NISS started mentoring postdoctoral fellows and associates in 1993. Since that time, more than 70 people have been postdocs at NISS.

Jiang received the NISS Postdoctoral Achievement Award for “Honoring his distinguished career and excellence in leadership through research, through education, and through example as a role model for the profession of statistics,” said Nell Sedransk, acting director of NISS, during her presentation of the award.

Jiang graduated with a PhD in statistics from the University of California, Berkeley, and earned his bachelor’s and master’s degrees in mathematics and probability and statistics from Peking University. After graduating from Berkeley, Jiang spent a summer as a postdoctoral associate at NISS. He later held academic positions at Case Western Reserve University and the University of Nebraska before being appointed as an associate professor in 2001 and director of the statistical laboratory at UC Davis from 2004–2007. He became professor in 2007.

Jiang has published more than 80 peer-reviewed papers and three books.
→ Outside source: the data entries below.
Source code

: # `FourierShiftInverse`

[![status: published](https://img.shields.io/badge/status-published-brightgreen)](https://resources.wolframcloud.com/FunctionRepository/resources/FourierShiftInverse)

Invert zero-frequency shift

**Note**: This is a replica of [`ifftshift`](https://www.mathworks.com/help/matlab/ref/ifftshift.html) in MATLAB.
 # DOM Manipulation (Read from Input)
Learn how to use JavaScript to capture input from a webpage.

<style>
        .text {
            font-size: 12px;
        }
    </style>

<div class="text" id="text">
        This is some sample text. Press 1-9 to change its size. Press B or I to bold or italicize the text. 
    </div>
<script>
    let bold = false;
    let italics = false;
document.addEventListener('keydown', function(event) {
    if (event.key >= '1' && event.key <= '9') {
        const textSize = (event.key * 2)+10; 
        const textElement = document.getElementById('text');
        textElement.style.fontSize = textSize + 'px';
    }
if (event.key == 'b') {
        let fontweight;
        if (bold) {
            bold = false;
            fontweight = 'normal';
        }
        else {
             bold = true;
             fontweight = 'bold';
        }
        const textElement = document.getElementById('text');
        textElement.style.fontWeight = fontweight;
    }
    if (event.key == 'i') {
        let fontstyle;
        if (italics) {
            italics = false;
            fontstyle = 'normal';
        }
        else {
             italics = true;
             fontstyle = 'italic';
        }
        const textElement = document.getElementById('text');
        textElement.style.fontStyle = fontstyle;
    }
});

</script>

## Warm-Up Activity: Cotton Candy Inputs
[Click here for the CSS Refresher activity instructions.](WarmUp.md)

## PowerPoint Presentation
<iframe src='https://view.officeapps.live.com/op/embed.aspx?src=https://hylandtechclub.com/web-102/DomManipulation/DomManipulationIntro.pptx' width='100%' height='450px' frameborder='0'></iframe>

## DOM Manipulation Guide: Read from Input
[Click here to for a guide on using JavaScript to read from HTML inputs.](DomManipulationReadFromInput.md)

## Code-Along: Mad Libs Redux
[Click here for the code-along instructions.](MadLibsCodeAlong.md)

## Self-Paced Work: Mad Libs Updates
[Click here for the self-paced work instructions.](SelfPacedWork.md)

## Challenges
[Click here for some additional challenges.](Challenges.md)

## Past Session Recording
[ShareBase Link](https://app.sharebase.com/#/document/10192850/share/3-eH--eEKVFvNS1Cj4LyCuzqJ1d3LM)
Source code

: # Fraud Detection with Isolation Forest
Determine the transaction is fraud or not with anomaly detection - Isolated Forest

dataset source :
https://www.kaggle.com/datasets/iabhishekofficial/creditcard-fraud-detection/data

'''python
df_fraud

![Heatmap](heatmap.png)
He is particularly well known for his work on generalized linear mixed models, which was the subject of his first book. Other interests include small area estimation with applications to survey data, asymptotics and large sample statistics, and model selection.

Jiang has served on the editorial boards of several of the most highly regarded journals in statistics, including the Annals of Statistics, Journal of the American Statistical Association, and Journal of Multivariate Analysis. He is an elected member of the International Statistical Institute and a Fellow of both the Institute of Mathematical Statistics and the American Statistical Association.

Steinberg received the award for “Honoring her distinguished career and impact through her leadership in realizing a vision for the intersection of environmental science and statistics,” said Sedransk.

Steinberg credits her experience at NISS with broadening her ability to apply statistics to interdisciplinary problems. “Much of my growth as a researcher and collaborator came from the intense research environment at NISS,” Steinberg says. “I had a set of incredibly talented postdoc peers to work with and the privilege of being personally mentored by director, Jerry Saks, and associate director, Alan Karr.”

Steinberg is professor and special assistant to the chancellor at Syracuse University, where she previously served as dean of the college of engineering and computer science. In her new, university-wide assignment, she will conduct a comprehensive assessment of the university’s campus, planning, design, and construction operations.

Prior to her becoming dean at Syracuse University, Steinberg served as professor and chair of environmental and civil engineering at Southern Methodist University. She earned her PhD in environmental engineering from Duke University and was a NISS postdoctoral fellow from 1993–1995. Her areas of expertise include environmental modeling and policy, diffusion of innovation, and critical infrastructure protection.